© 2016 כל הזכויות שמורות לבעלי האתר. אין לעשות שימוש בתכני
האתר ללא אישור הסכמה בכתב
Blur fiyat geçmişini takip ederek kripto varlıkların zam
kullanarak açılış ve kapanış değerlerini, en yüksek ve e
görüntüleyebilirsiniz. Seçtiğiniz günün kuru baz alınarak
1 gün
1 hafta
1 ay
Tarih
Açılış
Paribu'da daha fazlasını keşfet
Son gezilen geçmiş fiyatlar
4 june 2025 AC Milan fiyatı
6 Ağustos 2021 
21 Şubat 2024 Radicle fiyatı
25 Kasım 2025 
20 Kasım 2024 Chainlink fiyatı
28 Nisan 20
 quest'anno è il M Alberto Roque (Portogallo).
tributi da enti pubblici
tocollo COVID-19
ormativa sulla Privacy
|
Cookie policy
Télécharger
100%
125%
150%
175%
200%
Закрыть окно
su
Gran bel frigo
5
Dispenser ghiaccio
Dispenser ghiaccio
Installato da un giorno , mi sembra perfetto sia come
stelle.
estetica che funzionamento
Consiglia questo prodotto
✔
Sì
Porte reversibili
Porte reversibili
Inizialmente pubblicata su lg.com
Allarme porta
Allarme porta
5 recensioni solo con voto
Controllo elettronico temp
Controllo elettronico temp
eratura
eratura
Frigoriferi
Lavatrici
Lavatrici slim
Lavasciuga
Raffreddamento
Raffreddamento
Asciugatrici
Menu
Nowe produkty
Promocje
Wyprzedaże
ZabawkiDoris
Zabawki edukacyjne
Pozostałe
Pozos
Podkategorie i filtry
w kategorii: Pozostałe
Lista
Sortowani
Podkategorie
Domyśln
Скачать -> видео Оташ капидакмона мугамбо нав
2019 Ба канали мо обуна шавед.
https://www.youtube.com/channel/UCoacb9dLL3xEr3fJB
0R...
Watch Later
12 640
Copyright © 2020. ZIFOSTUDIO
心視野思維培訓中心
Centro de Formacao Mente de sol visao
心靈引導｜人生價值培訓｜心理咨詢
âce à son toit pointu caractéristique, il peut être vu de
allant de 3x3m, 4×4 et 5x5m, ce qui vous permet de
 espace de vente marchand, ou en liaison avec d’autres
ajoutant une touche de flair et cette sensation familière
☆ ☆ ☆ ☆ ☆ ☆ ☆
Reproduce the listing above, substituting "Dispenser acqua" for every occurrence of "Dispenser ghiaccio" and changing nothing else.

→ REPLY
© 2016 כל הזכויות שמורות לבעלי האתר. אין לעשות שימוש בתכני
האתר ללא אישור הסכמה בכתב
Blur fiyat geçmişini takip ederek kripto varlıkların zam
kullanarak açılış ve kapanış değerlerini, en yüksek ve e
görüntüleyebilirsiniz. Seçtiğiniz günün kuru baz alınarak
1 gün
1 hafta
1 ay
Tarih
Açılış
Paribu'da daha fazlasını keşfet
Son gezilen geçmiş fiyatlar
4 june 2025 AC Milan fiyatı
6 Ağustos 2021 
21 Şubat 2024 Radicle fiyatı
25 Kasım 2025 
20 Kasım 2024 Chainlink fiyatı
28 Nisan 20
 quest'anno è il M Alberto Roque (Portogallo).
tributi da enti pubblici
tocollo COVID-19
ormativa sulla Privacy
|
Cookie policy
Télécharger
100%
125%
150%
175%
200%
Закрыть окно
su
Gran bel frigo
5
Dispenser acqua
Dispenser acqua
Installato da un giorno , mi sembra perfetto sia come
stelle.
estetica che funzionamento
Consiglia questo prodotto
✔
Sì
Porte reversibili
Porte reversibili
Inizialmente pubblicata su lg.com
Allarme porta
Allarme porta
5 recensioni solo con voto
Controllo elettronico temp
Controllo elettronico temp
eratura
eratura
Frigoriferi
Lavatrici
Lavatrici slim
Lavasciuga
Raffreddamento
Raffreddamento
Asciugatrici
Menu
Nowe produkty
Promocje
Wyprzedaże
ZabawkiDoris
Zabawki edukacyjne
Pozostałe
Pozos
Podkategorie i filtry
w kategorii: Pozostałe
Lista
Sortowani
Podkategorie
Domyśln
Скачать -> видео Оташ капидакмона мугамбо нав
2019 Ба канали мо обуна шавед.
https://www.youtube.com/channel/UCoacb9dLL3xEr3fJB
0R...
Watch Later
12 640
Copyright © 2020. ZIFOSTUDIO
心視野思維培訓中心
Centro de Formacao Mente de sol visao
心靈引導｜人生價值培訓｜心理咨詢
âce à son toit pointu caractéristique, il peut être vu de
allant de 3x3m, 4×4 et 5x5m, ce qui vous permet de
 espace de vente marchand, ou en liaison avec d’autres
ajoutant une touche de flair et cette sensation familière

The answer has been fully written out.